Je sais, je ne vous ai rien dit, sinon que vous promener à Gaza avec Piper, dans l’esprit de Piper, suivre ses gestes et ses pensées, a quelque chose d’envoûtant. De triste et de beau aussi. Elle me plait vraiment beaucoup, cette Anglaise. « Neiges intérieures » était un roman assez dur, noir même, qui m’avait impressionnée, du genre qu’on n’oublie pas. Celui-ci, dans lequel on retrouve vraiment un caractère dans l’écriture, un vrai style, me trotte toujours dans la tête, parfois je pense à Piper.
« Ils sont retournés au Beach Club se réchauffer avec un dernier whisky sour. Certains collègues étaient partis entre -temps, d’autres tenaient la jambe au pauvre Juda qui semblait dormir debout, abruti, saisi d’une crise de bâillements, pendant qu’il faisait sa vaisselle. Assis sur les grands tabourets de paille, ils sont encore restés bien une heure, à jouer aux dés.
Gaza alentour était plongée dans la nuit, telle une ville tranquille. »
On peut ne pas parvenir à entrer dans ce livre, dans la vie de Piper, ni dans ce microcosme de l’humanitaire qui fait la fête le week-end entre deux missions.
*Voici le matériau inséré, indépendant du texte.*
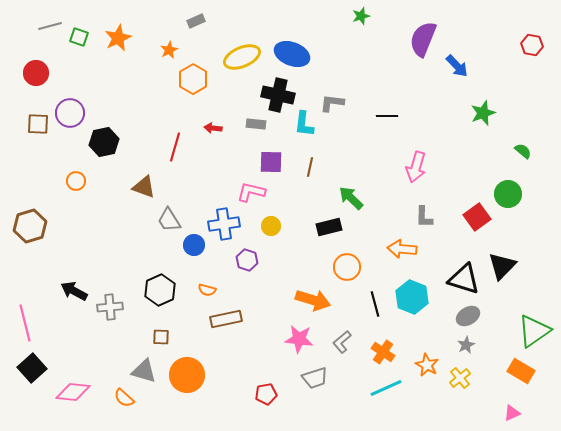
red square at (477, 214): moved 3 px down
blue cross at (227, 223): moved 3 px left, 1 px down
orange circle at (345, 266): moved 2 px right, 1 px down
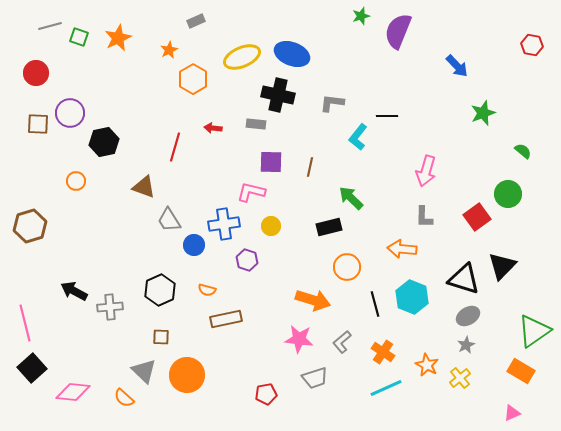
purple semicircle at (423, 39): moved 25 px left, 8 px up
cyan L-shape at (304, 124): moved 54 px right, 13 px down; rotated 32 degrees clockwise
pink arrow at (416, 167): moved 10 px right, 4 px down
gray triangle at (144, 371): rotated 28 degrees clockwise
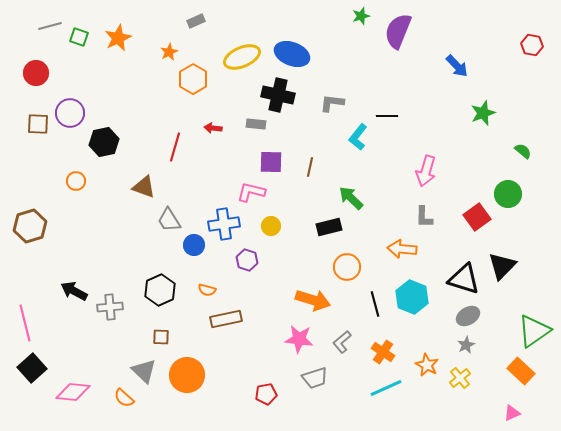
orange star at (169, 50): moved 2 px down
orange rectangle at (521, 371): rotated 12 degrees clockwise
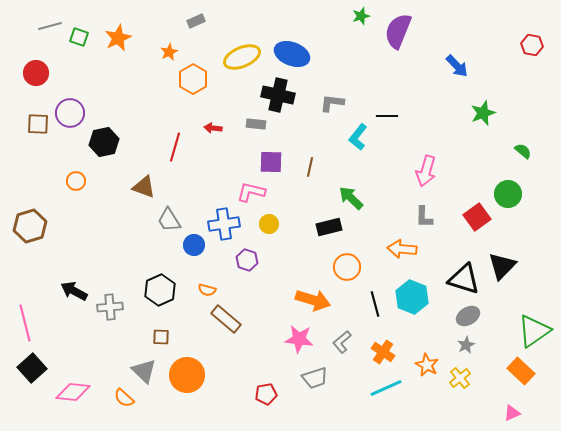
yellow circle at (271, 226): moved 2 px left, 2 px up
brown rectangle at (226, 319): rotated 52 degrees clockwise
Piper, elle, va entrer, à sa façon, dans la vie des Gazaouis avec beaucoup d’humilité, enfin je trouve. Pour moi, c’est cet aspect du livre que je préfère, les problèmes de couple restant pour moi l’aspect qui m’a le moins touchée. C’est l’intimité humaine de Piper et sa pensée qui m’a émue.
Ici tout est en nuances, en touches d’ombre et de lumière. J’ai beaucoup aimé cette lecture et beaucoup aimé Piper, une femme qui attend, une femme qui peut-être espère, une femme seule, au fond. L’épouse.
La quatrième de couverture dit avec justesse que dans ce livre, « Anne -Sophie Subilia révèle la profondeur de l’ordinaire », ce avec quoi je suis d’accord, mais la seconde phrase: « La lucidité qui la caractérise ne donne aucune circonstance atténuante à ses personnages ». Pas aussi d’accord que ça car personnellement, je suis très indulgente avec Piper. Elle est je crois une personne intègre, attentive et curieuse. Je ne vous ai rien dit de son rapport aux enfants, ce livre est plus riche que ce petit post peut le laisser penser. J’ai beaucoup beaucoup aimé.
Beau paragraphe final:
« Perçant l’obscurité, ils traversent la bande de sable à tue-tête, happés par le faisceau d’un éclairage cru, comme au cinéma. Parmi eux, il y a Jad, Samir et leur petit cousin, il y a Sélim et Nour, les fils du tapissier, il y en a des centaines, zigzaguant en camisole claire dans les ornières des Jeeps que leurs pieds pulvérisent. Naïma, lancée dans la nuit avec ses deux nattes poudrées par la lune, shoote de toutes ses forces dans un ballon mousse qu’un chien paria rattrape au vol et mord. »
25 septembre: Quand j’ai écrit cet article il y a quelques semaines, je me disais qu’Anne-Sophie Subilia est vraiment une voix originale de la littérature contemporaine francophone. Je ne cache pas mon plaisir à lire que ce roman est dans la sélection du prix Médicis et du prix Fémina. Et je veux dire encore le plaisir que j’ai à écouter cette voix, la bulle dans laquelle je me suis trouvée, dans ce livre et dans le précédent, transportée ailleurs. Je remercie celle qui m’a permis ces voyages immobiles.